§ **How to complete this task**: Track down each line below containing the string "require" and copy it.
[[ The data, beginning ]]
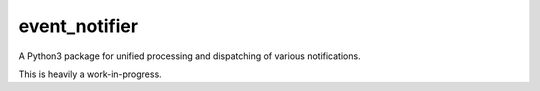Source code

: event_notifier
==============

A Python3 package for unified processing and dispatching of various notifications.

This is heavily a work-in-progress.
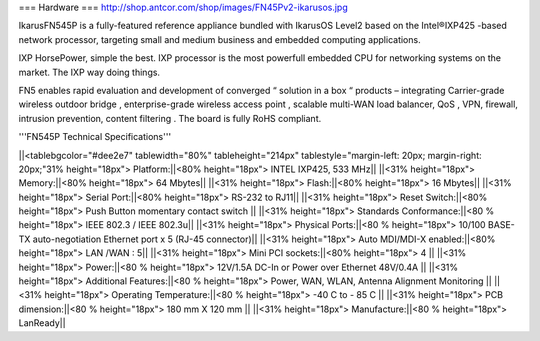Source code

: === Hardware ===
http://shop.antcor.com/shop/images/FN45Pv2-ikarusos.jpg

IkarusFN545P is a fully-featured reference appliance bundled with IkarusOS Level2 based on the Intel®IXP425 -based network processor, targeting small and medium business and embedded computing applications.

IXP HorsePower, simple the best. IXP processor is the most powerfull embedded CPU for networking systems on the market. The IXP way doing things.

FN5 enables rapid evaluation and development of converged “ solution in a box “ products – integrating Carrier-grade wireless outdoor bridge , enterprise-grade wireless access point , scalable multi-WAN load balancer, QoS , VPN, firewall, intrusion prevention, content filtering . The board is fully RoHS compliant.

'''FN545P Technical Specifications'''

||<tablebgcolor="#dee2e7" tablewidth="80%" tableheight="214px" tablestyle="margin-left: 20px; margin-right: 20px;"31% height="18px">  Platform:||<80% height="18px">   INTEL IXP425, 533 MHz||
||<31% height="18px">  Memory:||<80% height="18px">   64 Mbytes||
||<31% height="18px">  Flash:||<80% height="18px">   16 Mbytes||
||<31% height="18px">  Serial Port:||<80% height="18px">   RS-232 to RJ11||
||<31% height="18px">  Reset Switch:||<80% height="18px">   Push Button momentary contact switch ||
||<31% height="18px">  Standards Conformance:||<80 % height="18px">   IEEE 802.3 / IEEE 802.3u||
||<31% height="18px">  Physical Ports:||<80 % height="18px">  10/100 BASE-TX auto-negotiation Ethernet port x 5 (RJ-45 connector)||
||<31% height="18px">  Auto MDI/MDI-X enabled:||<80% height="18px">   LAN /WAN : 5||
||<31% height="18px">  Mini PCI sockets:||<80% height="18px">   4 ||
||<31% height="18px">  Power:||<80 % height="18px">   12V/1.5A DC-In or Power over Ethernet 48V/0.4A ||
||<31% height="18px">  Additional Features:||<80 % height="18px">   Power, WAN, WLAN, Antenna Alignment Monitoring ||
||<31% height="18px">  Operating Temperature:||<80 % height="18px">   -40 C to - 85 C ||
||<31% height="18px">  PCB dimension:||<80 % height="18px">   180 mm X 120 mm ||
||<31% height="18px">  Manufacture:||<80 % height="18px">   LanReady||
[[ The data, end ]]
[[ The data, beginning ]]
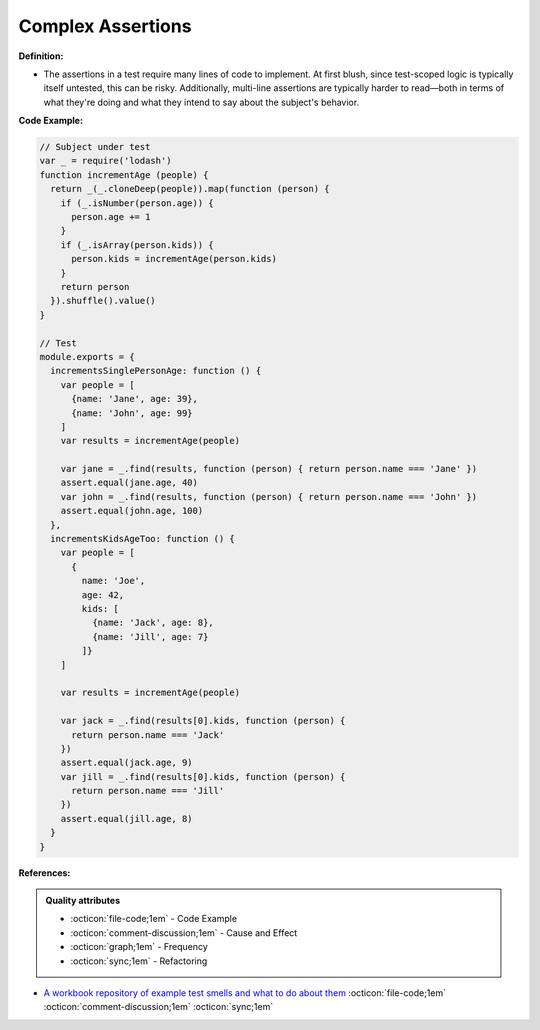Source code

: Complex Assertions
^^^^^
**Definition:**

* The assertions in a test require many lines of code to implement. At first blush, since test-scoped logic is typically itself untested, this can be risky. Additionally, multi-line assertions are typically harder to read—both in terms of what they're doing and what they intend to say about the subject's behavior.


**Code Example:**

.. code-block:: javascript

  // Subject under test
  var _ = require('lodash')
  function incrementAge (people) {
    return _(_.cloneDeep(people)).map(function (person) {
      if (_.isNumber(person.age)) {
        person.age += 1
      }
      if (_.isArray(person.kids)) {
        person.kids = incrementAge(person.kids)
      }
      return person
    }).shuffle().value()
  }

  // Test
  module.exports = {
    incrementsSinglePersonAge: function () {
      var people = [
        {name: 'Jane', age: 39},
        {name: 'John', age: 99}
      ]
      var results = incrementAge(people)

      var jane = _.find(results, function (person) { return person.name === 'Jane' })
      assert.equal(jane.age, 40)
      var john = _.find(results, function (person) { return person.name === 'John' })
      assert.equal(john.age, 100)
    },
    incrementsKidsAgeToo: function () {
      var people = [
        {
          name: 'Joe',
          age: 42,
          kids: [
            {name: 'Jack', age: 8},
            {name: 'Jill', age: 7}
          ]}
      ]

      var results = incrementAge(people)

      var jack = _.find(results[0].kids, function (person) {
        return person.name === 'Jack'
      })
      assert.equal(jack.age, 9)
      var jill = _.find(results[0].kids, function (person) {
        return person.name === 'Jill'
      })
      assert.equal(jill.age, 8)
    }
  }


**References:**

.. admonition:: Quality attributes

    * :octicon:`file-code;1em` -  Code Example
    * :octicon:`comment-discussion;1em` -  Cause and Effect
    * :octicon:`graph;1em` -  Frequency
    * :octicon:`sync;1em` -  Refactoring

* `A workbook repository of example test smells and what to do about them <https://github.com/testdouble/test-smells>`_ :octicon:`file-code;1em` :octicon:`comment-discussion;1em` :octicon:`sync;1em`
[[ The data, end ]]
[[ The data, beginning ]]
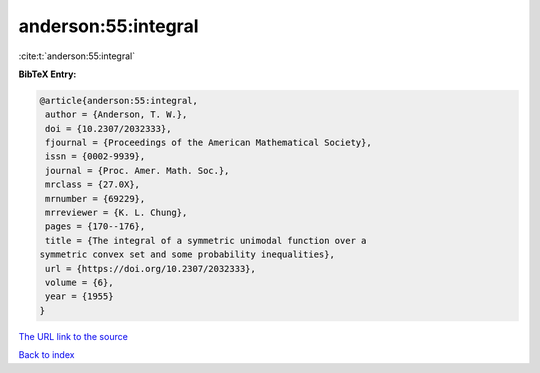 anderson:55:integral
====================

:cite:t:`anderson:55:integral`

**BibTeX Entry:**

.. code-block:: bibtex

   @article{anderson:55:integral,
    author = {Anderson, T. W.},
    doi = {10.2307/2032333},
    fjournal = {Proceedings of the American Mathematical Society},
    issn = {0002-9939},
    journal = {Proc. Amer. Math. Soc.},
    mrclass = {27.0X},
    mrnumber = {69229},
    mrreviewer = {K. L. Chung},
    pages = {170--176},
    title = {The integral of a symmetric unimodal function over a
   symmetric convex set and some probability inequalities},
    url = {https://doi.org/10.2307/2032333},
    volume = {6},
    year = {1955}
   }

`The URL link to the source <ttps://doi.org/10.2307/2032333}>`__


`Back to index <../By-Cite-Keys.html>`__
[[ The data, end ]]
§ **Exercise output**:
* The assertions in a test require many lines of code to implement. At first blush, since test-scoped logic is typically itself untested, this can be risky. Additionally, multi-line assertions are typically harder to read—both in terms of what they're doing and what they intend to say about the subject's behavior.
  var _ = require('lodash')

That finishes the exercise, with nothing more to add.